Wednesday, August 11, 2010

Where is Hugh Carey when we need him?

Politicians in general, and New York politicians in particular, are not a well-respected bunch. Even in the best of times they are viewed with disdain; during the worst of times they are downright hated. But it is a truism of American politics that most politicians and their legacies are viewed more favorably long after they've left office.

Take, for example, President Gerald Ford. His pardon of Richard Nixon in 1974 was met with universal condemnation and lead to his defeat in 1976. Yet more than thirty years later most Americans agree that it was the right thing to do -- he removed Watergate from the national agenda and put the business of governing the country first. Probably the most famous example post-presidential rehabilitation is Harry Truman. When he left the presidency in 1953, he had the lowest approval ratings ever recorded. He was despised. And yet today he is widely regarded as one of our greatest presidents: the Marshall Plan, the Berlin airlift, the doctrine of containment, the desegregation of the military, the ending of the rail strike -- he put America and the world back on track after the Depression and World War II and set for the stage for the eventual peaceful end of the Cold War. (No wonder Republican George W. Bush always compares himself to Democrat Harry Truman.)

Closer to home, and more recent in history, is the case of Hugh Carey. A two-term Governor from 1975-1983, he lead New York through the fiscal crises of the 1970s and saved the city and state from bankruptcy. It was a brutal time in the city's history. During the 1960s and early 70s, Mayor John Lindsay, Governor Nelson Rockefeller, and Presidents Johnson and Nixon had driven the city, state and country into a godawful fiscal mess -- their out of control budgets and loose fiscal policies had exploded government debt and caused awful inflation, and it was left to the likes of Carey, Ford, and Mayor Abe Beam to clean up the mess.
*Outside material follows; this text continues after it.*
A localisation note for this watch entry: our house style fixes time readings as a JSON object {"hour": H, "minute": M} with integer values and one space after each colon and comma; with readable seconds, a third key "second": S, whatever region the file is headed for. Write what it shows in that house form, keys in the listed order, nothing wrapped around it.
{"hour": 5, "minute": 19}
But it was Carey, most of all, who did it: a master at the art of politics and compromise, he managed to get the federal government to bail out the city by playing the business community against the labor unions and getting them to make concessions that made the bailout possible.

There is a new book out called The Man Who Saved New York: Hugh Carey and the Great Fiscal Crises of 1975 that chronicles how he did it. I haven't read the book yet but in only two reviews I've learned some fascinating tidbits. One is how he managed to compromise when necessary and stand his ground when vital, and how he built up relationships and credibility with both Republicans and Democrats and was able to work with them to solve the problems. Another is how, of all people, Mayor Richard Daley of Chicago and President Ford's then Chief-of-Staff conspired to strangle New York by refusing the bailout in an insane attempt to convince the financial industry to leave NYC and move to Chicago. They did this by putting pressure on the Illinois delegation in Congress to vote against the bailout. Fortunately, through Carey's maneuvering, Mayor Daley and this chief-of-staff were beaten and NYC got bailed out and the city was saved.

Today, when our city and state are staring down the barrel of yet another fiscal crises, we could really use another Hugh Carey. Here's hoping that, if he becomes governor, Andrew Cuomo will do his best. At the very least, he should read this book.

Oh, and what was the name of that Chief-of-Staff who didn't want to bailout NYC and had the crazy idea of relocating the financial industry to Chicago: Donald Rumsfeld! Not the first time he had a spectacularly bad idea (and his deputy chief-of-staff was a man name Dick Cheney who was also strongly against bailing out NYC -- as if we needed any more proof that these guys were just pure evil).